Double-sheesh, in fact, since the history you related in your 04:01 AM post is inaccurate, or at least seriously misleading.

You’ll notice that I haven’t disagreed with the ‘larger argument’ that Christians are quite ignorant of their own religion.

And please, you’re going to have to show me where. I may be wrong, misinformed, even woefully stupid, but I swear to you I am not deliberately trying to mislead or be dishonest here. I don’t do that.

I believe that is a false claim because you are apparently taking my comment out of context. Apparently, I haven’t repeated this enough times for you. I repeat again:

When you issued your complaint, I replied:

The point being that I did NOT assert there what you just claimed I had in your quoted post. I contend that the second sentence, the one it seemed then you were complaining of and is the closest thing I wrote to you that you’re now complaining of, was another reference to American Christians in context, and while you’ve long ago made your point that my remarks wouldn’t pass muster with a social scientist on strict statistical grounds, in the end my reasoning – while not transparent until I elaborated later – is sufficiently sound enough to support my claims.

Now, I may have gotten sloppier when writing to others, but the correct history between us is the one I outlined late in page 3, not your newly revised history.

That is another misrepresentation. As I explained to the poster who actually tried to rebuff me on that point – which was not you – the context of that remark was the discussion regarding the the ability to list the Ten Commandments rather than the ability to name the four Gospels.

Your post has confused the issue rather than clarified it.

You keep on making insinuations that seem to be characterising me as dishonest. I’m not being dishonest. I’m about ready to give up now.

I get your main point, I even agree with it in principle.

That may have been your intent, but the plain fact is that you offered the Jews and Muslims response directly to a line of inquiry kifler made about the names of the four Gospel writers.

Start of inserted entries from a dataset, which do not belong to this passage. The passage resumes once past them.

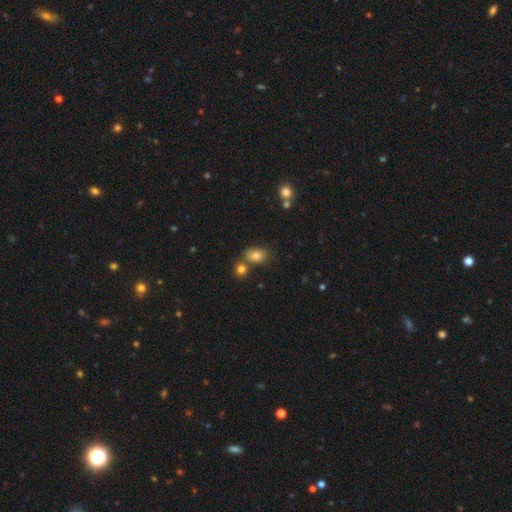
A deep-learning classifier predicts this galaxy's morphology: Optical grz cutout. It shows a smooth galaxy with no disk features (79%) that is in between round and cigar-shaped (78%). Merging: none (63%).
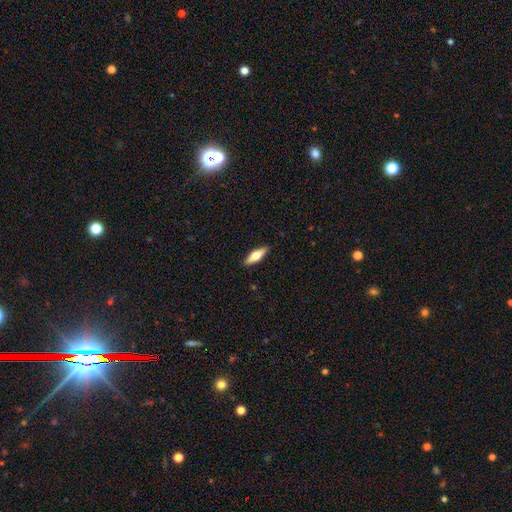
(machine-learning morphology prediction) Smooth or featured? Predicted: smooth (p=0.48). Merging? Predicted: none (p=0.90).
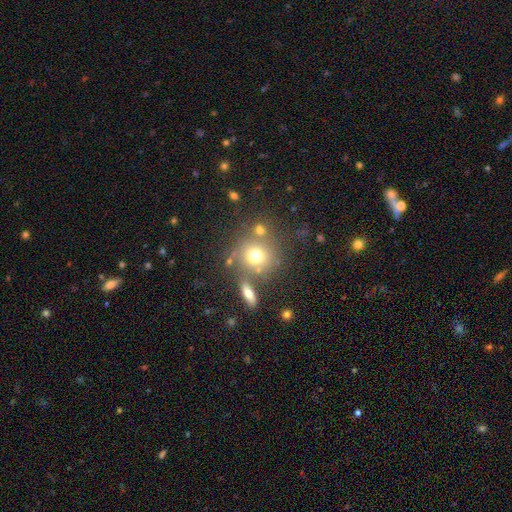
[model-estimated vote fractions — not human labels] This is likely a smooth galaxy (69%). How rounded: clearly round (87%). Merging: likely none (64%).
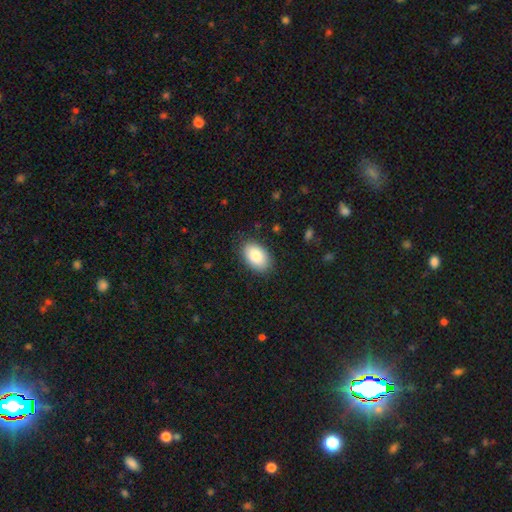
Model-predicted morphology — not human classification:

We may still be talking past each other, but apart from my earlier comments saying that you were either being overly nitpicking -or- being intellectually dishonest, my intent was not to characterize you as a liar but rather being inaccurate. I now explicitly retract any claim or insinuation that you were lying. But just for the record, someone of your obvious intelligence surely knows that there’s a substantial difference between dishonesty and intellectual dishonesty.

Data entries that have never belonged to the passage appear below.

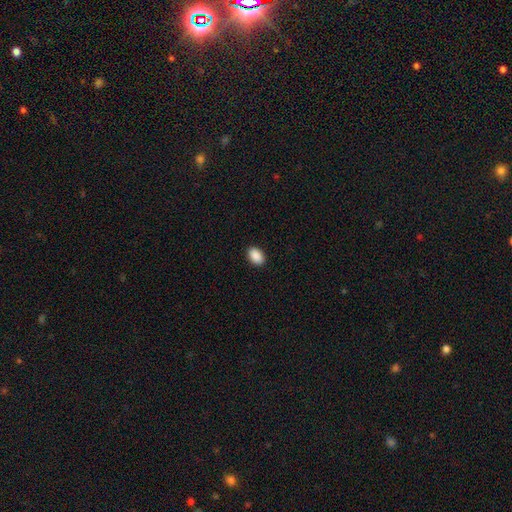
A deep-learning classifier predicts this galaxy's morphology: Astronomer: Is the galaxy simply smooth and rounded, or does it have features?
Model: smooth — 90%.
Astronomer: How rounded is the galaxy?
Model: in between — 86%.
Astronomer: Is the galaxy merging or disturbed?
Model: none — 91%.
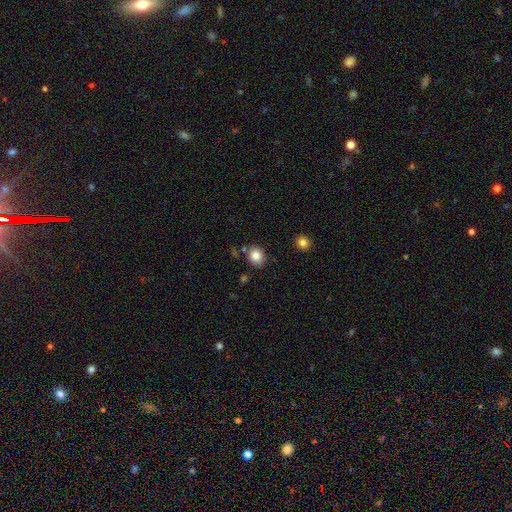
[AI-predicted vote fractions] A smooth galaxy with no disk features (84%) that is round (65%).

Vote fractions:
- Smooth or featured? smooth: 84% / star or artifact: 10% / featured or disk: 7%
- How rounded? round: 65% / in between: 35% / cigar-shaped: 1%
- Merging? none: 81% / minor disturbance: 10% / merger: 5% / major disturbance: 3%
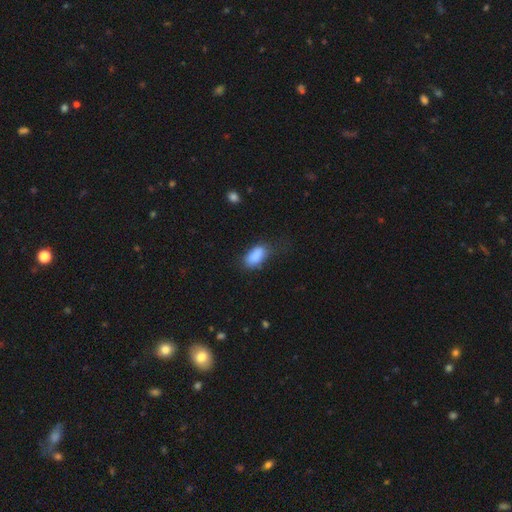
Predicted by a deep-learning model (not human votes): Morphology: type=smooth (87%); roundness=in between (91%); merging=none (59%).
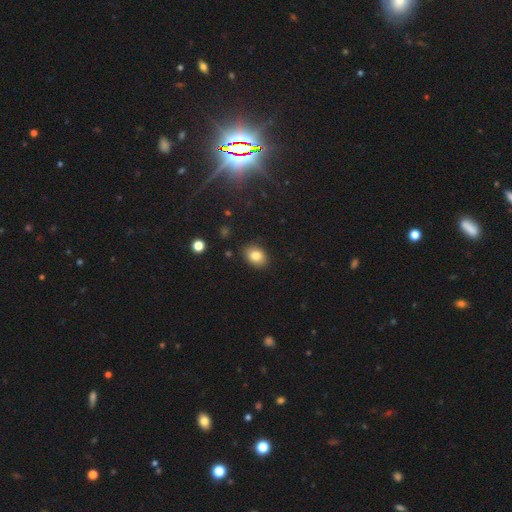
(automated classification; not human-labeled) Smooth or featured? Predicted: smooth (p=0.82). How rounded? Predicted: in between (p=0.72). Merging? Predicted: none (p=0.87).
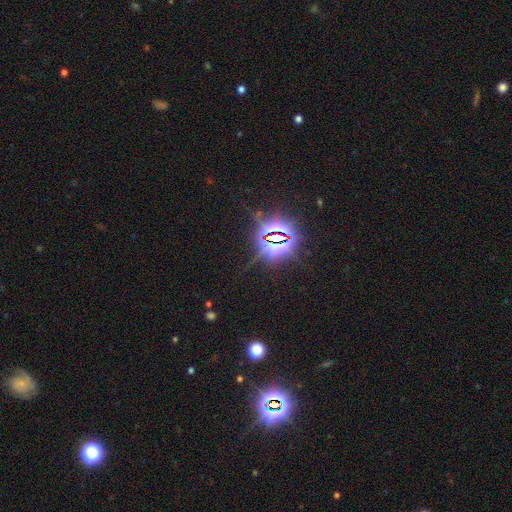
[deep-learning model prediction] Overall: star or artifact (83%).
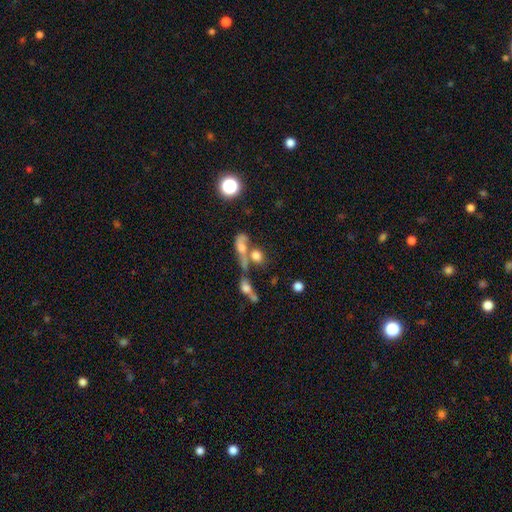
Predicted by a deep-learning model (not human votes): This is likely a smooth galaxy (66%). How rounded: possibly round (53%). Merging: possibly merger (52%).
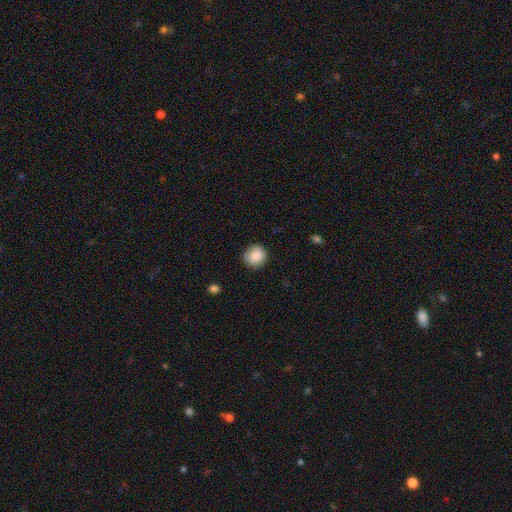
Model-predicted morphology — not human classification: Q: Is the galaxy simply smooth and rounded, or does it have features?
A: smooth — 85%.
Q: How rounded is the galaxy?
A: round — 89%.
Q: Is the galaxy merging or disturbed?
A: none — 83%.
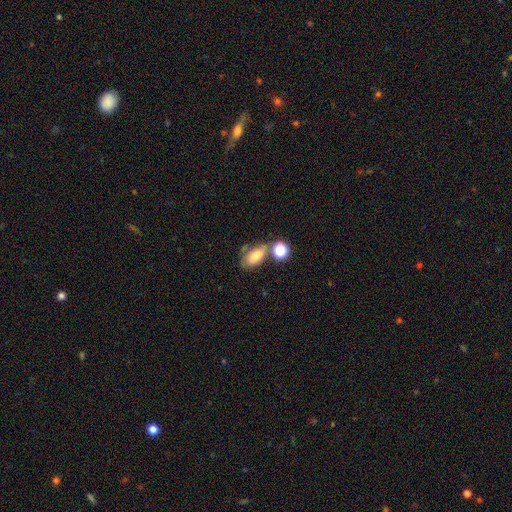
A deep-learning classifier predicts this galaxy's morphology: A smooth galaxy with no disk features (73%) that is in between round and cigar-shaped (86%). Merging: none (48%).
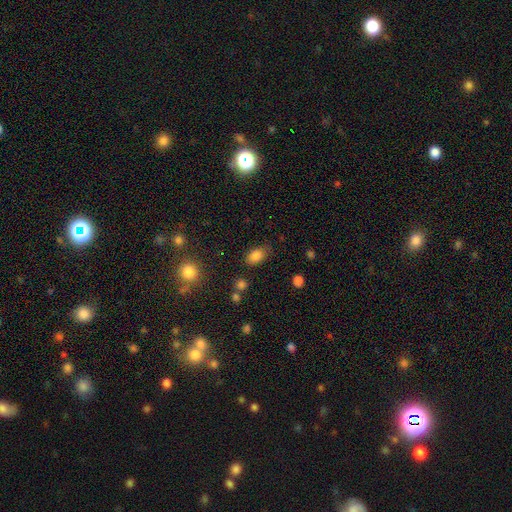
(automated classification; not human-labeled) Smooth or featured?
  - smooth: 83% *
  - star or artifact: 11%
  - featured or disk: 6%
How rounded?
  - in between: 86% *
  - round: 12%
  - cigar-shaped: 2%
Merging?
  - none: 75% *
  - minor disturbance: 17%
  - major disturbance: 5%
  - merger: 3%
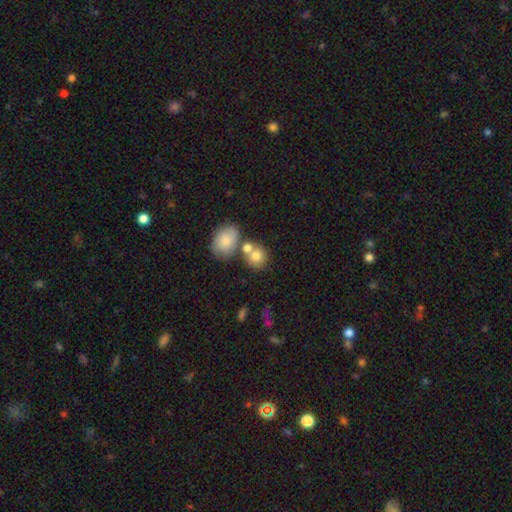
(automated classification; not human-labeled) Morphology: type=smooth (77%); roundness=round (72%); merging=none (47%).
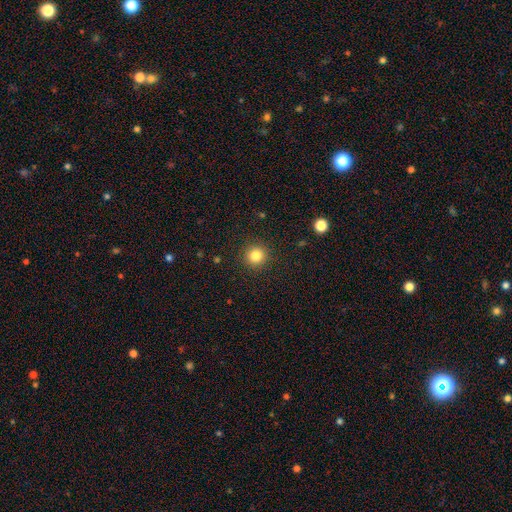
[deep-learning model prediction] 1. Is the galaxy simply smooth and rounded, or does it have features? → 83% smooth, 12% star or artifact, 5% featured or disk.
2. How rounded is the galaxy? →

Well, it’s possible I had lost track of the detailed threading of the debate at that point, but I think you are being unfair by insinuating that I was aware that kifler was talking about the Gospels, seeing that when I explicitly replied to his complaint, I wrote:

So leaving the impression that I didn’t believe the argument at that point was over the Ten Commandments isn’t accurate.

I’ll admit to nitpicking. I’m certainly not here to argue any theological position, despite that being apparently expected of me (not by you, as far as I can remember) at points in this thread. I’m very often more interested in the structure and integrity of the debate than its content and for this reason, what seems trifling in the context of the point at large can occupy me quite intently. I’m sorry for all the tension this has caused.

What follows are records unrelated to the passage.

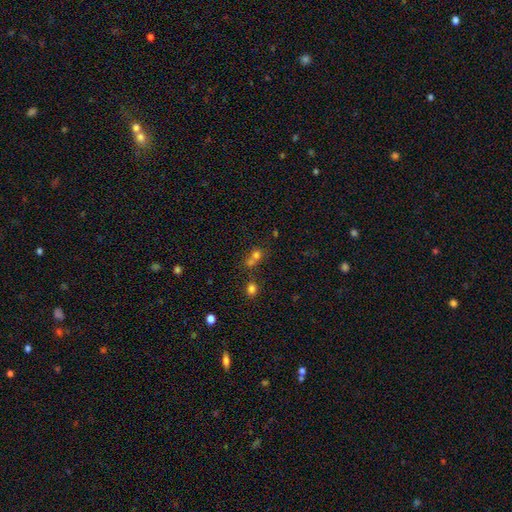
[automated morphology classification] Smooth or featured: smooth — 63% (star or artifact — 24%)
How rounded: round — 75% (in between — 23%)
Merging: merger — 53% (none — 37%)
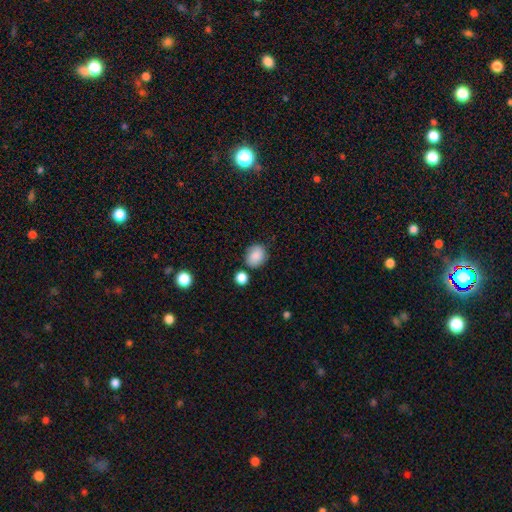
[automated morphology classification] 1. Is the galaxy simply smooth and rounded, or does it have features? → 84% smooth, 9% star or artifact, 8% featured or disk.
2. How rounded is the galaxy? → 65% round, 34% in between, 1% cigar-shaped.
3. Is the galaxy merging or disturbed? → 75% none, 15% minor disturbance, 6% merger, 4% major disturbance.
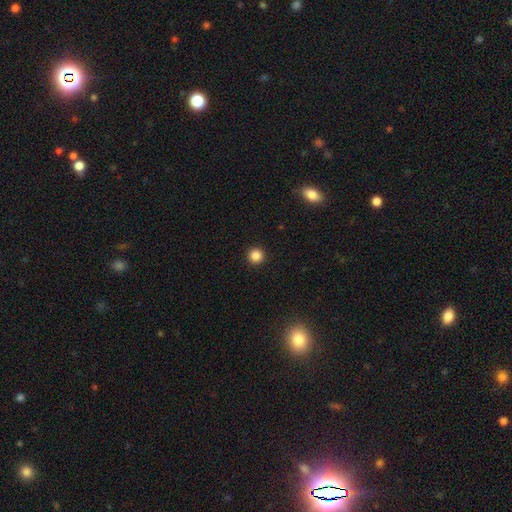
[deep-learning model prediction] Morphology: type=smooth (86%); roundness=round (96%); merging=none (94%).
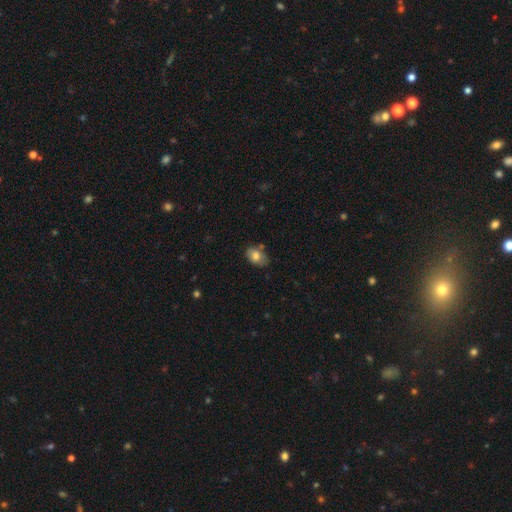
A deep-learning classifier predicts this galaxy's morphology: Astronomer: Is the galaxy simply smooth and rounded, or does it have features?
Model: smooth — 78%.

BTW, I’m also sorry this has taken up so much of your thread ITR champion - if there’s anything left to discuss (or if you want to get a mod to close this one and restart the discussion anew or something), I promise to keep my nose out of it.

That was very gracious of you, Mangetout. Thank you for the discussion.

It’s an attitude more than anything. To reduce your level of ignorance you need to value knowledge and be prepared to accept new eveidence. Religion can foster ignorance by promoting dogma over debate, but this isn’t true of all faith groups or religious individuals.

You implied that atheists believe that the Big Bang “created the world” not preceded the Earth. Then you implied that atheists believe that “science has all the answers”. IANAA, but science-minded people will say that science does the best job of answering those questions that can be answered. And that enough evidence has been accumulated to assert that the Big Bang probably happened.